Vade-mecum autour des sexualités arabes

« La libération sexuelle doit inscrire dans sa Constitution à venir les articles d'une révolution sociale globale et englobante avec, en préambule, une rupture radicale avec le passé. » (Abdelhak Serhane, Éros maudit ou le Sexe des Arabes, 2018)

A propos des garçons, des filles et du voile © Yousry Nasrallah

Au terme de son étude « Understanding Masculinities » (2016-2017), Shereen El Feki, l'auteure du très documenté La révolution du plaisir (2013), dresse un portrait plus que mitigé de l'évolution des mentalités masculines dans le monde arabe – même en soulignant des changements significatifs : les jeunes de la région sont les seuls au monde à avoir une conception de l'égalité hommes-femmes plus rétrograde que les générations précédentes (1).

Mais elle se garde d'en donner une explication, quand Nadia Tazi impute clairement cette régression à la prégnance de l'islamisme : ses Politiques de la virilité dans le monde musulman (Le Genre intraitable, à paraître le mois prochain) pointent une société sous diktat islamiste qui aurait choisi de sacrifier le devenir de ses enfants frustrés, déboussolés face aux injonctions chaotiques de la modernité.

Ce n'est pas Abdelhak Serhane qui la contredira dans Éros maudit (2018), actualisation d'un précédent ouvrage (L'amour circoncis, 1996). À l'instar de la culture turco-musulmane décrite par Necla Kelek dans son Plaidoyer pour la libération de l'homme musulman (2006), c'est aux racines de l'éducation arabo-musulmane orthodoxe, notamment sa violence infligée autant aux garçons qu'aux filles – quoique différemment, que Serhane va chercher les formes d'une individualisation mutilée.

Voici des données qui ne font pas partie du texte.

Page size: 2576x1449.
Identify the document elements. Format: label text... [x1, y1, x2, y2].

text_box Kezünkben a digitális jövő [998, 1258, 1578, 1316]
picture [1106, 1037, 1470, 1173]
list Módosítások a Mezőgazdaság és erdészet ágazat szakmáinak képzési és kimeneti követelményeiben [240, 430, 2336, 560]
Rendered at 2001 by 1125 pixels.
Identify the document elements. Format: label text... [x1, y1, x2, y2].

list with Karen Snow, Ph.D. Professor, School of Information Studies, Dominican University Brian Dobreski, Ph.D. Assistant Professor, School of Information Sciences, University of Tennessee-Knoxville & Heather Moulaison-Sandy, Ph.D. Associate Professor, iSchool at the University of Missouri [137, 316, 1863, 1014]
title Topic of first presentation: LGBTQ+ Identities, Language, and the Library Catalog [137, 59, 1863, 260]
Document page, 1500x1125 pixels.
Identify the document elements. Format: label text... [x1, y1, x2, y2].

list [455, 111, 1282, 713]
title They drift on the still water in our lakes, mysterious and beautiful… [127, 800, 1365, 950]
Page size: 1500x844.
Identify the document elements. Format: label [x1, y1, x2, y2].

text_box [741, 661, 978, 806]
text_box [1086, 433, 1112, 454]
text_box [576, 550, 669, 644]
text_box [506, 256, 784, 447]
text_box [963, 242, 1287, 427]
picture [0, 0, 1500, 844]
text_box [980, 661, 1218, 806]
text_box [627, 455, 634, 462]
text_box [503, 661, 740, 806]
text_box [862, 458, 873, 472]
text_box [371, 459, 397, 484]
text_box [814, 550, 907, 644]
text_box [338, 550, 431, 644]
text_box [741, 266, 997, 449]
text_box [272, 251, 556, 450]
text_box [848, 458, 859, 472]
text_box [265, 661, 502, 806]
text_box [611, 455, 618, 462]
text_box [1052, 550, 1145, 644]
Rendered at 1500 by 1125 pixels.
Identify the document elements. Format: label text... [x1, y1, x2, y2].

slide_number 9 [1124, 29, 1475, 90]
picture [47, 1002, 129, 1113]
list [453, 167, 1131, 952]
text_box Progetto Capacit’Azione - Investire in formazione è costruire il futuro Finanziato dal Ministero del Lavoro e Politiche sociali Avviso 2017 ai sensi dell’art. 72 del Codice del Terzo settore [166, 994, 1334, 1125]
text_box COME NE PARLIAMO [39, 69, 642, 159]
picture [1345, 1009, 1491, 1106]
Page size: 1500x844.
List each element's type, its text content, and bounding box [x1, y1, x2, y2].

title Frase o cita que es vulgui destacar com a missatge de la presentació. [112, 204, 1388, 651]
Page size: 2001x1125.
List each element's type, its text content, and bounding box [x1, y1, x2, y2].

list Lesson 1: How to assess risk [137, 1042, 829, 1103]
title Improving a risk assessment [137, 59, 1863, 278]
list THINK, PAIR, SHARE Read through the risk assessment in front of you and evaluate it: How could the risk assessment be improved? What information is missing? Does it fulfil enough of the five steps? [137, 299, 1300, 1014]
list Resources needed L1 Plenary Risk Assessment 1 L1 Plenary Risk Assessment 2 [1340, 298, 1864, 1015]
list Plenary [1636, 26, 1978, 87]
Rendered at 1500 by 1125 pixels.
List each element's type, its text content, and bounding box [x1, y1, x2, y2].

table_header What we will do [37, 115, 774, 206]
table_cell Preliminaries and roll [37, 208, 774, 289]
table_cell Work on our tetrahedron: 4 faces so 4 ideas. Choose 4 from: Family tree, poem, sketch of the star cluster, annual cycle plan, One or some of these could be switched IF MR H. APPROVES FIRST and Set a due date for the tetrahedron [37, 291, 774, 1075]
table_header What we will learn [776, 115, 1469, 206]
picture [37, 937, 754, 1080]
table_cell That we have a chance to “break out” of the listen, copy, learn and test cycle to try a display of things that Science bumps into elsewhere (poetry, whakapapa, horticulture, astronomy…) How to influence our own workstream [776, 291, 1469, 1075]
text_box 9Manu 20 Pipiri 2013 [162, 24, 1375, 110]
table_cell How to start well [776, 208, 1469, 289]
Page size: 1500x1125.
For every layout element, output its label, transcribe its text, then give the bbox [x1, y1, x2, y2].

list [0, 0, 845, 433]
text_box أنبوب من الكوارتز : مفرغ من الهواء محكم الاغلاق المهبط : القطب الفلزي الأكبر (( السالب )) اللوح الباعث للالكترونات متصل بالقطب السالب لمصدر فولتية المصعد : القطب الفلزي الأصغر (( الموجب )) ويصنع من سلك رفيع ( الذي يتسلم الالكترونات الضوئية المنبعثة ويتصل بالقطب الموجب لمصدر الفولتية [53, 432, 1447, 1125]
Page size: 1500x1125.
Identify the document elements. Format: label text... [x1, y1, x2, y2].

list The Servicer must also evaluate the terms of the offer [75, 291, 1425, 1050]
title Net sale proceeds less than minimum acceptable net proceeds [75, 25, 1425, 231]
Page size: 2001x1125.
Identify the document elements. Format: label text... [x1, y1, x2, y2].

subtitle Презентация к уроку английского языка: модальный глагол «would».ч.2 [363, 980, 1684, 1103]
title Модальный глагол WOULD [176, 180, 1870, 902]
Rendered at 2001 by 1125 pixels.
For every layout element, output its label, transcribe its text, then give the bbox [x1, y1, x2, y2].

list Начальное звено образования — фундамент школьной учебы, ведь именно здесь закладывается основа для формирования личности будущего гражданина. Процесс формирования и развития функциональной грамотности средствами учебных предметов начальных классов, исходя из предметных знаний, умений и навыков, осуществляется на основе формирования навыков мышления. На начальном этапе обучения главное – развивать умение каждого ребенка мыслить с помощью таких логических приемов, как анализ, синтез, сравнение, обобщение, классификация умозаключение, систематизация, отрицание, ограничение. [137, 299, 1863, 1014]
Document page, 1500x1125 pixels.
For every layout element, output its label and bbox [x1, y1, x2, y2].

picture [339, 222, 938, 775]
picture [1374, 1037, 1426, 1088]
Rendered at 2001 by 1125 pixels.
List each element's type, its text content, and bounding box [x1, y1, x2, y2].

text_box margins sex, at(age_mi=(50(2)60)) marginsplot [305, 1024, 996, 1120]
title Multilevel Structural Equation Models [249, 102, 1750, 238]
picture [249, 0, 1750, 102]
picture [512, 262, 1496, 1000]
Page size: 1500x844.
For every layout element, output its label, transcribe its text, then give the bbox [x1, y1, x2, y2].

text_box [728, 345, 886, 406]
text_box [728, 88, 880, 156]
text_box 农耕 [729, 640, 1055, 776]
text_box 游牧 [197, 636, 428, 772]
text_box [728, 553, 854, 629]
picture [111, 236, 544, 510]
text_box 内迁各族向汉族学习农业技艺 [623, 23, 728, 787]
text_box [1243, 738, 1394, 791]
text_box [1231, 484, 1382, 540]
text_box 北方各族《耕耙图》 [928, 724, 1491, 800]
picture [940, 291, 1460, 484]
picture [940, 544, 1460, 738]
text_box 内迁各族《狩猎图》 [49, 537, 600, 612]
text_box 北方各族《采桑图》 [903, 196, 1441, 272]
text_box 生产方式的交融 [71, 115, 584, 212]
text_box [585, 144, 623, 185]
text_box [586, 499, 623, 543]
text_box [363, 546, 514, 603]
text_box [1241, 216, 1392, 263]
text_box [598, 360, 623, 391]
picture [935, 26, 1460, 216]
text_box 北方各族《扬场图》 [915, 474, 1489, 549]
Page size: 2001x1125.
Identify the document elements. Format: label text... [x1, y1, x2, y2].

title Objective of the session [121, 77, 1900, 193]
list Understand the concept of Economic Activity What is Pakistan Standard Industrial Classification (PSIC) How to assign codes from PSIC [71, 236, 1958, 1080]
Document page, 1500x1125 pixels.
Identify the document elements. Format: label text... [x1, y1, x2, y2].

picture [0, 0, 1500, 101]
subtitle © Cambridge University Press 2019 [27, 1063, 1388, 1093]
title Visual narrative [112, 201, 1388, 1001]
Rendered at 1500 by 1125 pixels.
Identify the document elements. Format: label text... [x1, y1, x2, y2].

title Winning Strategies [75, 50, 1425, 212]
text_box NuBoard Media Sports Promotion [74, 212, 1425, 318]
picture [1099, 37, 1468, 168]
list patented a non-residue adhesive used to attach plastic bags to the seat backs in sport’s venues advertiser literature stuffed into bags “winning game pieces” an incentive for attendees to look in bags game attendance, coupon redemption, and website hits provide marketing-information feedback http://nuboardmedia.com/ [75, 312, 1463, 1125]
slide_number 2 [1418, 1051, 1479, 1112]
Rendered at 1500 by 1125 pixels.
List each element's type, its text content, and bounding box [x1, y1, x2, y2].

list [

Pour la préservation de la communauté. Et pourtant : « l'homme possède un corps », insiste-t-il dans un retournement essentiel.

L'Égypte attire les regards pour le phénomène généralisé du harcèlement de rue, « expression d'une violence intérieure » selon Yousry Nasrallah. Au Maroc, ce sont aussi les cas de passage à l'acte de la jeunesse masculine qui défraient la chronique : 2016, agression d'un couple d'homosexuels à Beni Mellal (2) ; 2017, agression sexuelle d'une jeune fille dans un bus à Casablanca (3) ; été 2018, séquestration et torture de « la fille aux tatouages » (4). À partir du moment où quelqu'un vous a désigné à la vindicte publique, il n'y a plus aucune barrière à ce que la violence s'abatte sur vous par qui se fera le rédempteur de la morale. Il y a une forme de paradoxe entre les fins et les moyens, qui disparaît dès lors qu'on considère justement que l'individu disparaît sous la loi du groupe. C'est un fait structurel de sociétés qui cultivent le mensonge et l'hypocrisie. Quelque part, là où on accepte socialement de cacher « le Mal », les critères pour qualifier la violence (et, partant, sa responsabilité) deviennent flottants.

Qui se risque à tendre un miroir à cette violence, il lui arrivera ce qui est arrivé à Leïla Slimani avec Sexe et mensonges (2017) dans son bel effort pour libérer la parole des femmes marocaines : subir l'accusation d'être traître aux siens, pour casser le miroir. Coutumier du fait, Kamel Daoud l'avait déjà vécu en dénonçant « la misère sexuelle » (2016) en terre d'islam, alors qu'il ne faisait que viser le droit à la liberté pour les siens. Le désir est « un crime », la femme « décapitée » ; comment pourrait-il en être autrement ?

Le peintre dévorant la femme (2018), son dernier livre, au prétexte d'une nuit passée au musée Picasso au milieu de ses peintures érotiques, lançant ses vues perçantes sur la séduction, l'émoi amoureux et désirant, l'étreinte, fait la passerelle entre l'Occident et ce monde dit « arabe » à propos de la sexualité, de l'art, de la mémoire, la place qui leur échoit dans chacune de ces ères civilisationnelles. Et continue de voler aux conservateurs la parole qu'ils voudraient monopoliser.

 

Notes :

1. Encore que les initiatives soient multiples autour du sujet, portées par la société civile et/ou sous l'impulsion de l'État, comme en Tunisie avec le travail de la COLIBE – dont la philosophie est dépliée ici par Kahena Abbes – mais les médias, la Justice, l'Éducation, les institutions suivront-ils un changement appelé en profondeur ?

2. Leïla Slimani, « Si j'avais été un homme à Beni Mellal », Libération, 31 mars 2016.

3. Nadia Tazi, « Le temps de l'hypocrisie est dépassé », Huffpost, 28 août 2017.

4. Abdellah Taïa, « Viol de la fille aux tatouages : qui va sauver les femmes marocaines ? », Libération, 28 août 2018.